Assume $\sum\limits_{i=2}^n\frac{1}{(i-1)i}=\frac{n-1}{n}$. Then $$\sum_{i=2}^{n+1}\frac{1}{(i-1)i}=\sum_{i=2}^n\frac{1}{(i-1)i}+\frac{1}{n(n+1)}\stackrel{\text{ind. hyp.}}=\frac{n-1}{n}+\frac{1}{n(n+1)}=$$$$=\frac{(n-1)(n+1)+1}{n(n+1)}=\frac{n^2-1+1}{n(n+1)}=\frac{n^2}{n(n+1)}=\frac{n}{n+1}=\frac{(n+1)-1}{n+1}$$

Your problem was that you added $\frac{1}{n^2}$ instead of $\frac{1}{n(n+1)}$. You want what you add to be the $n+1$'th member of the sequence $a_n=\frac{1}{(n-1)n}$ so that you find $\sum\limits_{i=2}^{n+1}a_i$ (which is $\sum\limits_{i=2}^n a_i+a_{n+1}$) given $\sum\limits_{i=2}^n a_i$.

You should also denote the sum by $\sum\limits_{i=2}^n \frac{1}{(i-1)i}$, not $\sum\limits_{i=2}^n \frac{1}{(n-1)n}$.

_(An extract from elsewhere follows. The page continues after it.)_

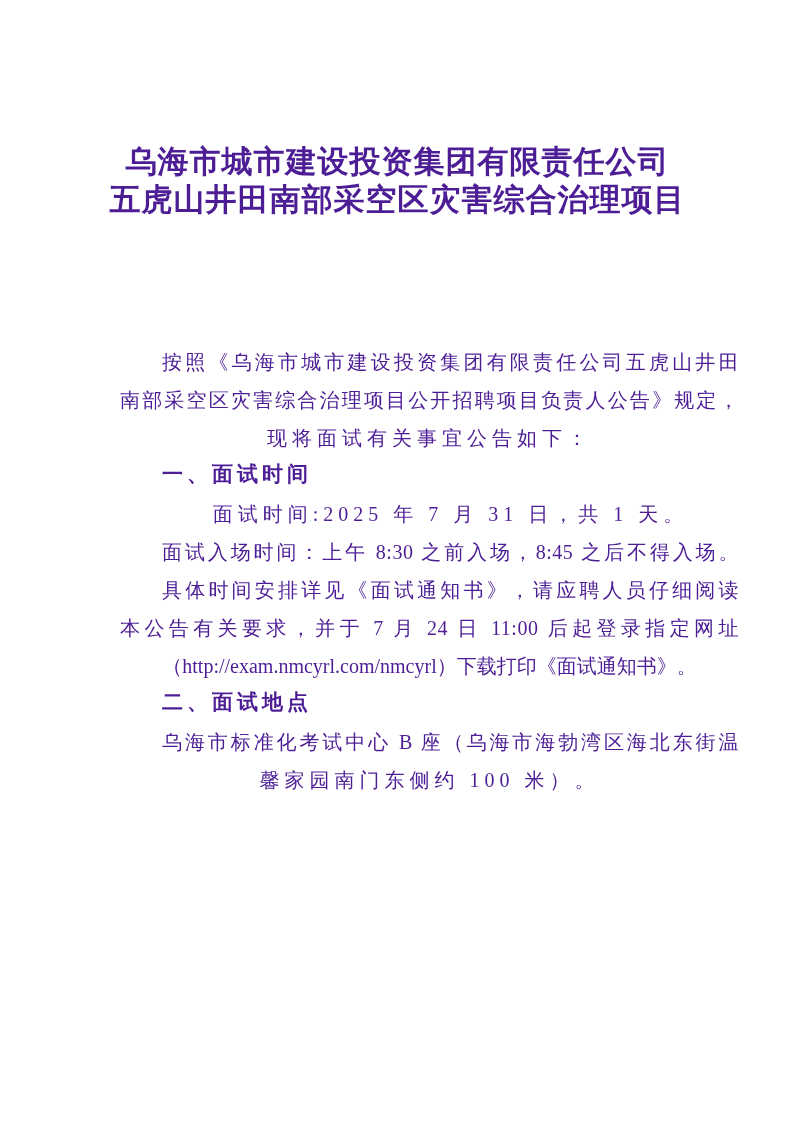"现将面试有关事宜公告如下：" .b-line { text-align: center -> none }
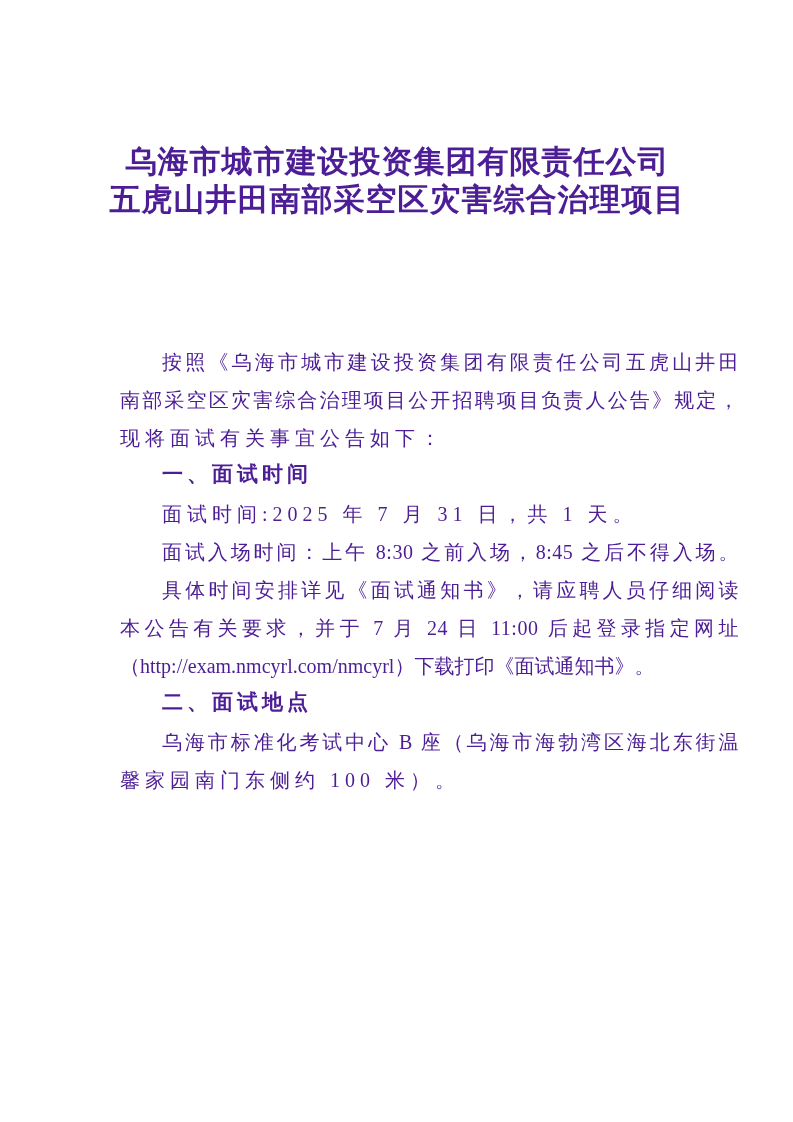"一、面试时间" .h-line { font-family: Liberation Mono, monospace -> Liberation Serif, serif; text-align: none -> right }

In addition to that, you later claimed that $\frac{n}{n+1}=n+1$, which is false.

Answer 4

You are asked to use induction, but it's not necessary.

$$\sum_{k=2}^n \frac{1}{k(k-1)} = \sum_{k=2}^n \left(\frac{1}{k-1} - \frac 1k\right) = 1 - \frac{1}{n} = \frac{n-1}{n},$$ because the sum in the middle is telescopic.